[Data excerpts]
┌────────

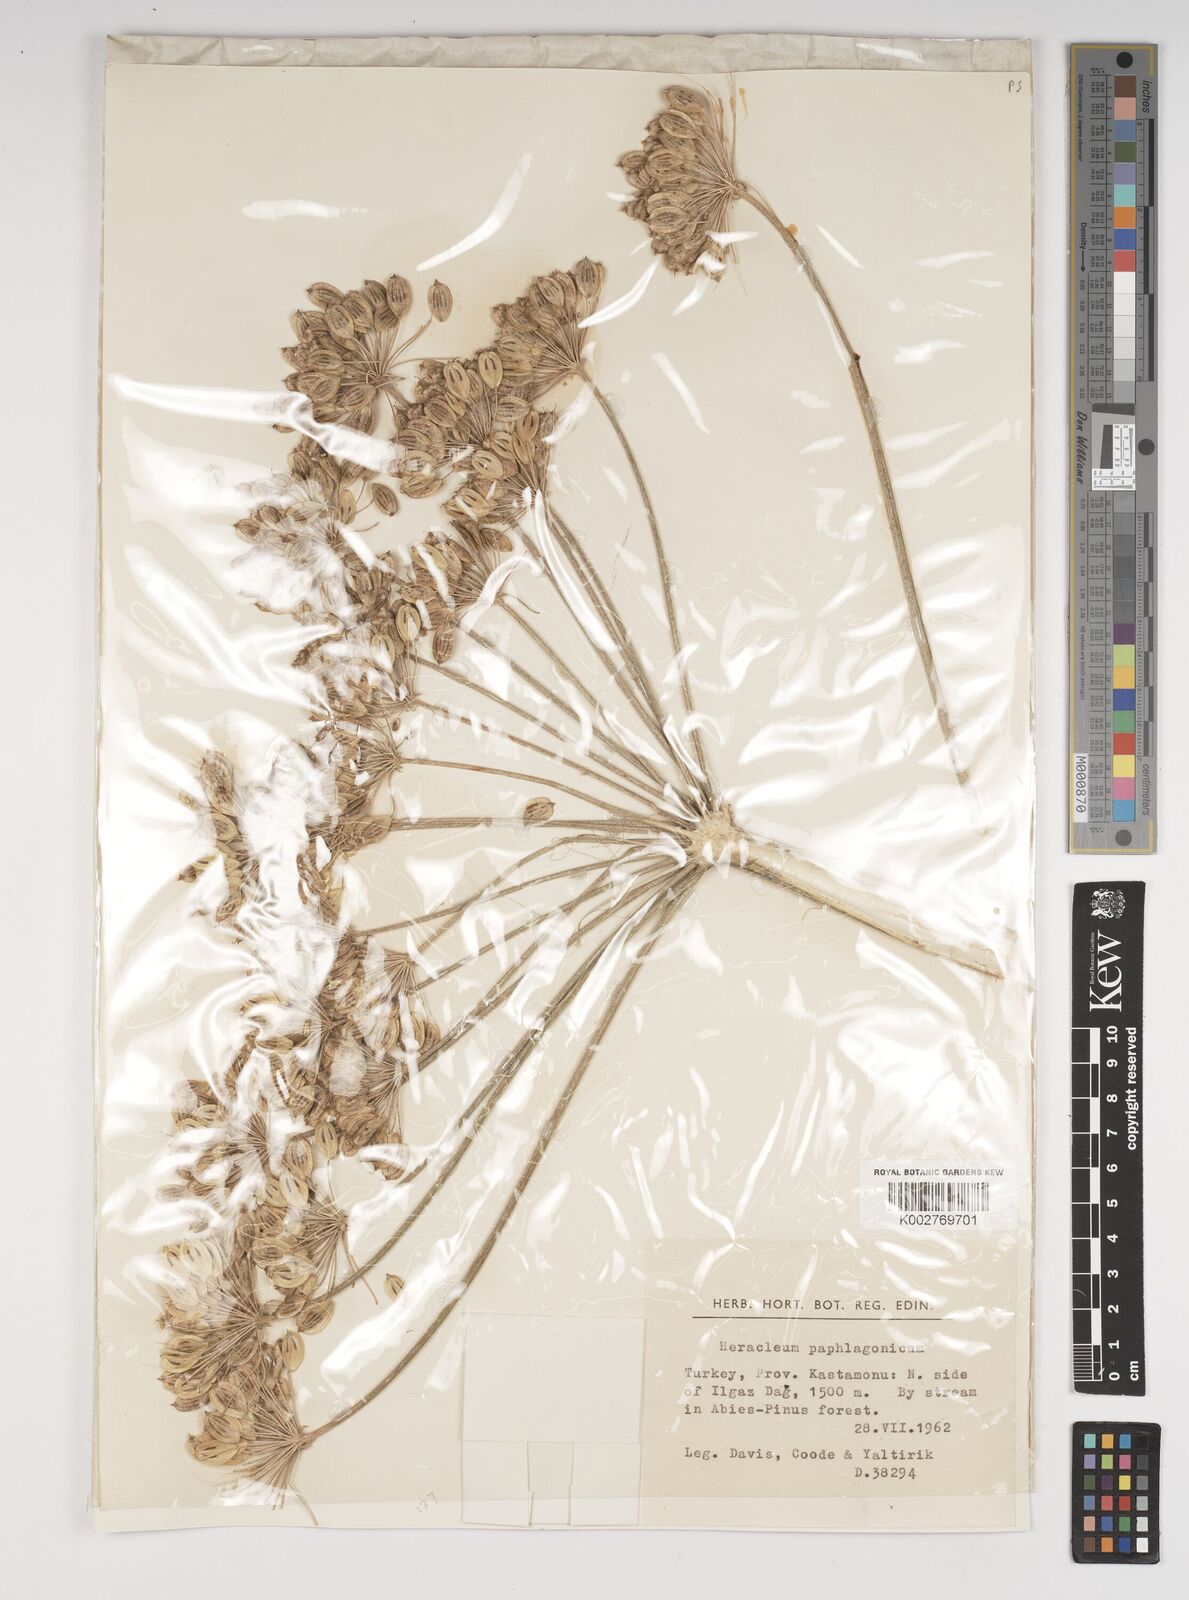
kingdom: Plantae
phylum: Tracheophyta
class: Magnoliopsida
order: Apiales
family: Apiaceae
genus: Heracleum
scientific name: Heracleum paphlagonicum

└────────

* _What you should do_
Please copy the taxonomy lines of every item above word for word, leaving out the pictures.

* _Finished answer_
kingdom: Plantae
phylum: Tracheophyta
class: Magnoliopsida
order: Apiales
family: Apiaceae
genus: Heracleum
scientific name: Heracleum paphlagonicum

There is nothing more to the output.